TASK DIRECTIONS:
Reproduce exactly, and nothing but, the lines between the one with "fraktkostnader" and the end of the entries, both ends included.

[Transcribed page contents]
* * * * *
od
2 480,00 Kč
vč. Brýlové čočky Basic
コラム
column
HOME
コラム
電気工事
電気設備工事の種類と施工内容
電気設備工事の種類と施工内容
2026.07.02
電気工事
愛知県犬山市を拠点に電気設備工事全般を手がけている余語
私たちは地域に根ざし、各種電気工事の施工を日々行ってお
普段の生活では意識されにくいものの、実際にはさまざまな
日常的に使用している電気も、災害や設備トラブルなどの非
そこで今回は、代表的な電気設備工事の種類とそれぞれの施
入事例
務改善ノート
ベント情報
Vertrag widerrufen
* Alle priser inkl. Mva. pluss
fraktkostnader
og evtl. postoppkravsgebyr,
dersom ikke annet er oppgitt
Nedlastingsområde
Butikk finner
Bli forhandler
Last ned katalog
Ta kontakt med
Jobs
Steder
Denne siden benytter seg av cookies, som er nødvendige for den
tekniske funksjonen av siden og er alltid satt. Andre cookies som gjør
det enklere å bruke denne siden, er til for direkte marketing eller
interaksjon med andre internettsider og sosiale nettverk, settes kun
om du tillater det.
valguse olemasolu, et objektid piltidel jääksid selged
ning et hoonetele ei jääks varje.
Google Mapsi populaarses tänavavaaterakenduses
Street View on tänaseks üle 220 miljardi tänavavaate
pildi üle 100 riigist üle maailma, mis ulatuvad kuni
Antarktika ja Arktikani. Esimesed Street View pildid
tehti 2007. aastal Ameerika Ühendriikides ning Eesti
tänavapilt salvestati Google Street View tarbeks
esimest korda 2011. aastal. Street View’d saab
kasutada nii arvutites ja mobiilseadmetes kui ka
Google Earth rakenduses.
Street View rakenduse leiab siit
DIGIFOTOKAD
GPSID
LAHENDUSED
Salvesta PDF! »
* * * * *
TASK SOLUTION:
fraktkostnader
og evtl. postoppkravsgebyr,
dersom ikke annet er oppgitt
Nedlastingsområde
Butikk finner
Bli forhandler
Last ned katalog
Ta kontakt med
Jobs
Steder
Denne siden benytter seg av cookies, som er nødvendige for den
tekniske funksjonen av siden og er alltid satt. Andre cookies som gjør
det enklere å bruke denne siden, er til for direkte marketing eller
interaksjon med andre internettsider og sosiale nettverk, settes kun
om du tillater det.
valguse olemasolu, et objektid piltidel jääksid selged
ning et hoonetele ei jääks varje.
Google Mapsi populaarses tänavavaaterakenduses
Street View on tänaseks üle 220 miljardi tänavavaate
pildi üle 100 riigist üle maailma, mis ulatuvad kuni
Antarktika ja Arktikani. Esimesed Street View pildid
tehti 2007. aastal Ameerika Ühendriikides ning Eesti
tänavapilt salvestati Google Street View tarbeks
esimest korda 2011. aastal. Street View’d saab
kasutada nii arvutites ja mobiilseadmetes kui ka
Google Earth rakenduses.
Street View rakenduse leiab siit
DIGIFOTOKAD
GPSID
LAHENDUSED
Salvesta PDF! »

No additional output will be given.